Action item — When you reach the line with "pillow: present [146,156,221,183]" in the records below, begin transcribing exactly and continue up to and including the line with "hardback book: none", leaving out every picture.

Exercise data —
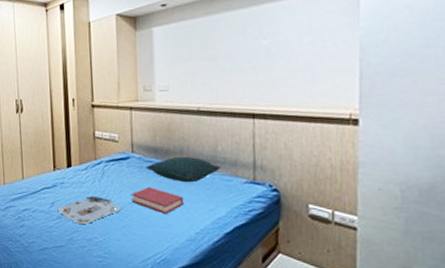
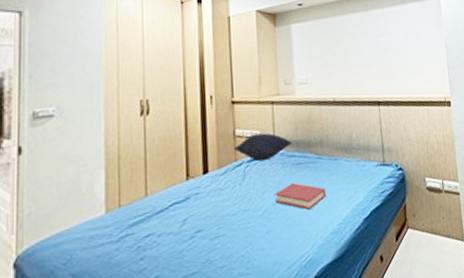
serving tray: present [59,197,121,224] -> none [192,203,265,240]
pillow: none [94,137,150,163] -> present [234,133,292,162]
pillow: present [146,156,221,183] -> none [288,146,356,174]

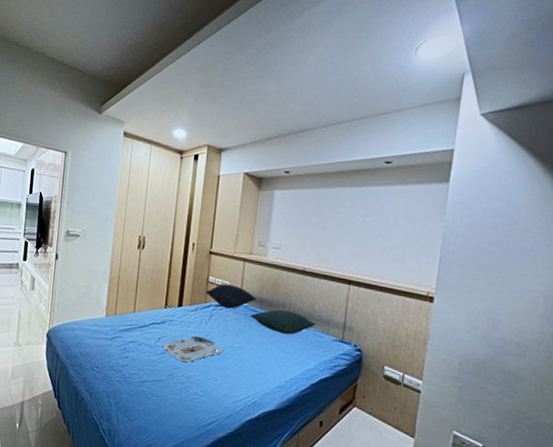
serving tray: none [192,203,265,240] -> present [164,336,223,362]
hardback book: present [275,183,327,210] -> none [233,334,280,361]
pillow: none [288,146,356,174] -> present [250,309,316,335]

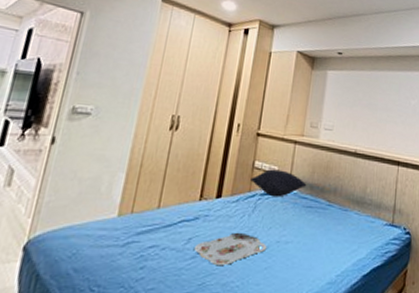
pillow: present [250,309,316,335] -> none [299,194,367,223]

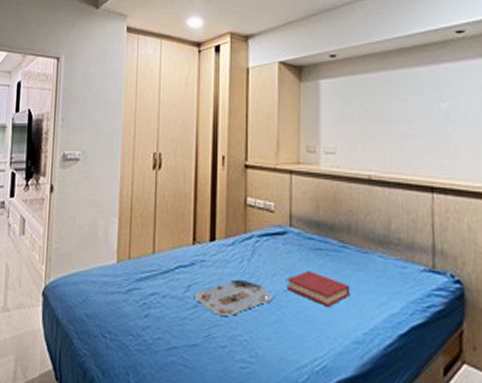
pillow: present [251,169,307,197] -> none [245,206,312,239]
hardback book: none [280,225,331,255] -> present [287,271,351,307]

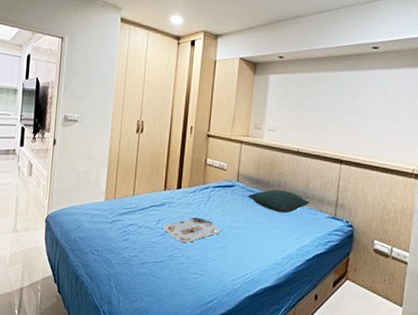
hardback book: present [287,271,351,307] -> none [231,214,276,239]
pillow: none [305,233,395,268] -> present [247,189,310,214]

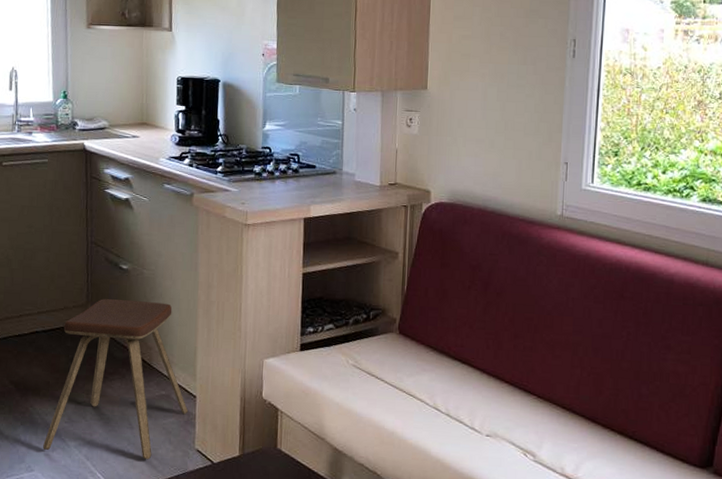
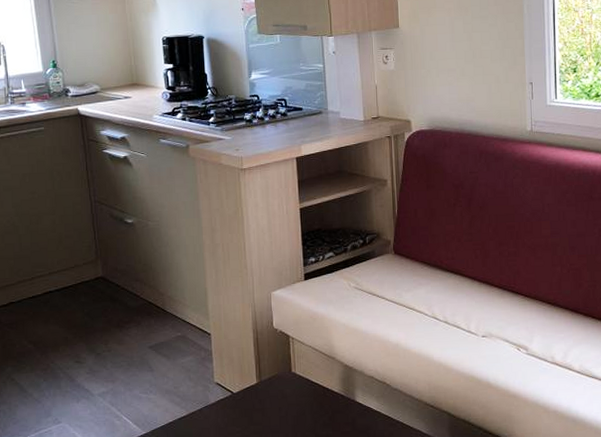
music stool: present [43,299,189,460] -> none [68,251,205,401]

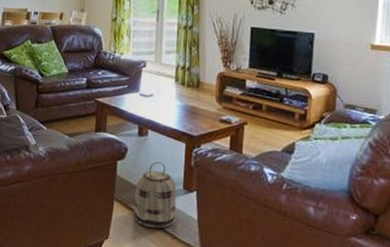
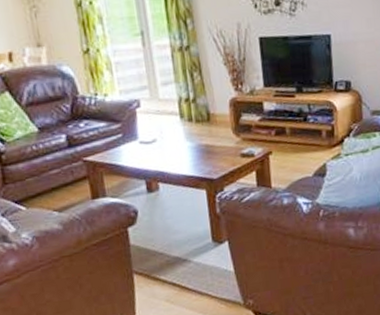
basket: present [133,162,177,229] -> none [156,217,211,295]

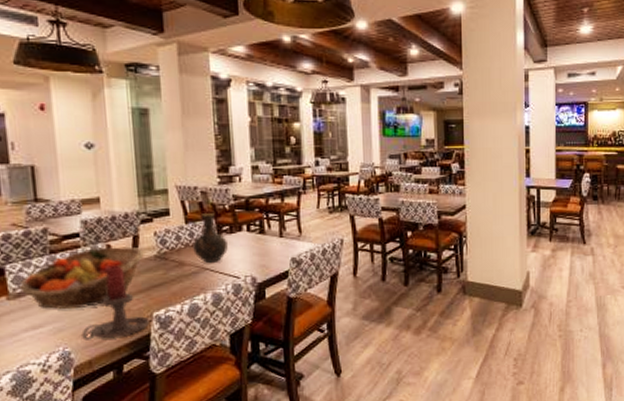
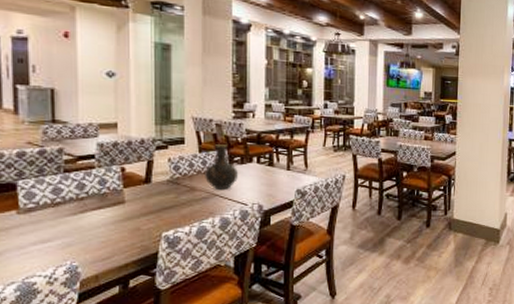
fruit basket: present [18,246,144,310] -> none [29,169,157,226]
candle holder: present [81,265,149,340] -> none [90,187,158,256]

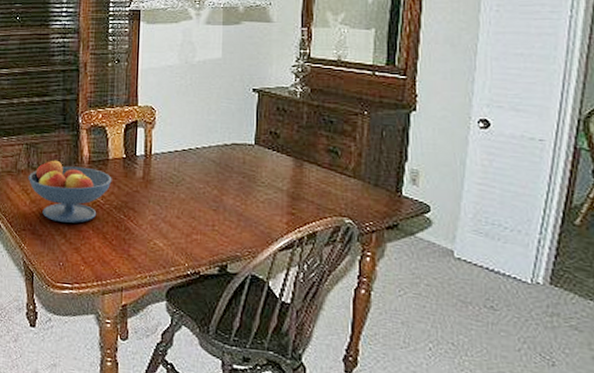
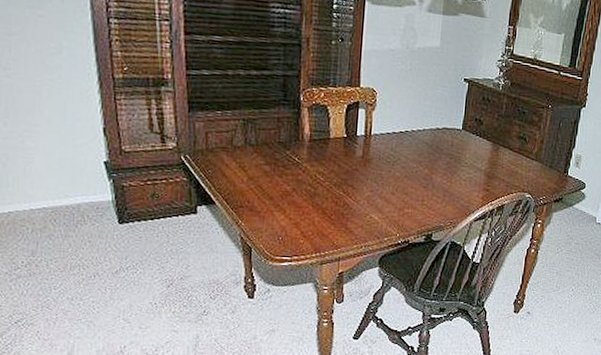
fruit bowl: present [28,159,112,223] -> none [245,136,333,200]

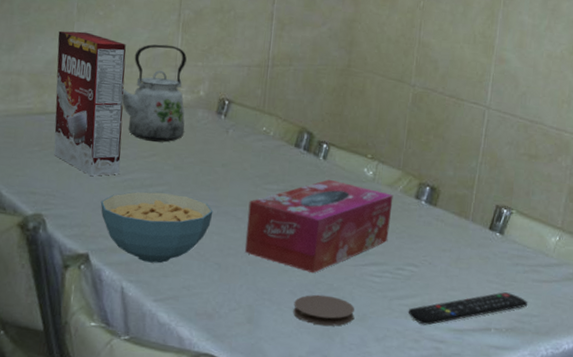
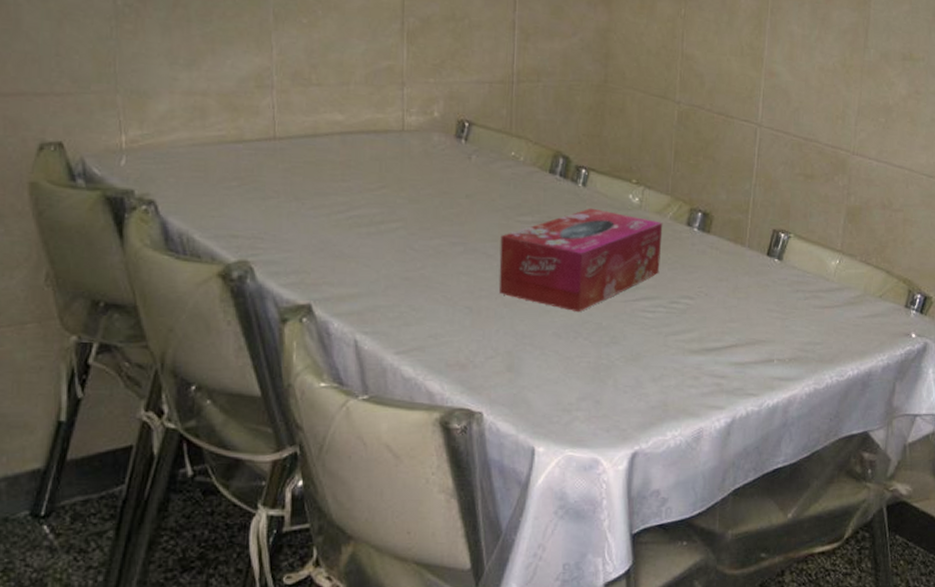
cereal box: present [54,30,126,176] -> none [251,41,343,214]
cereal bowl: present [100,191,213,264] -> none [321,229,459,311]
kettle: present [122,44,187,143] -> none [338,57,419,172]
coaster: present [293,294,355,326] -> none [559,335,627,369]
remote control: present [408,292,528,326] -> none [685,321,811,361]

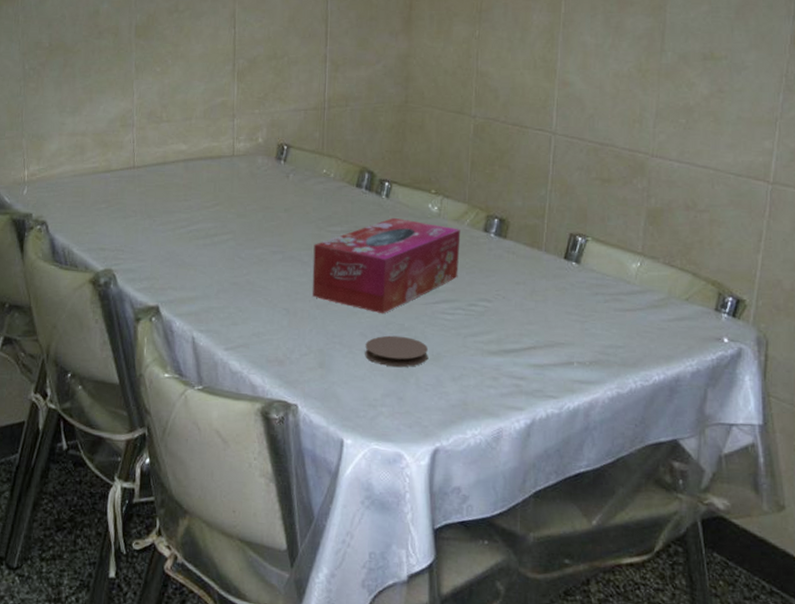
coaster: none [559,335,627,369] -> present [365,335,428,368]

Reply to the task —
pillow: present [146,156,221,183] -> none [288,146,356,174]

serving tray: none [192,203,265,240] -> present [164,336,223,362]
hardback book: present [275,183,327,210] -> none [233,334,280,361]
pillow: none [288,146,356,174] -> present [250,309,316,335]

pillow: present [250,309,316,335] -> none [299,194,367,223]

pillow: present [251,169,307,197] -> none [245,206,312,239]
hardback book: none [280,225,331,255] -> present [287,271,351,307]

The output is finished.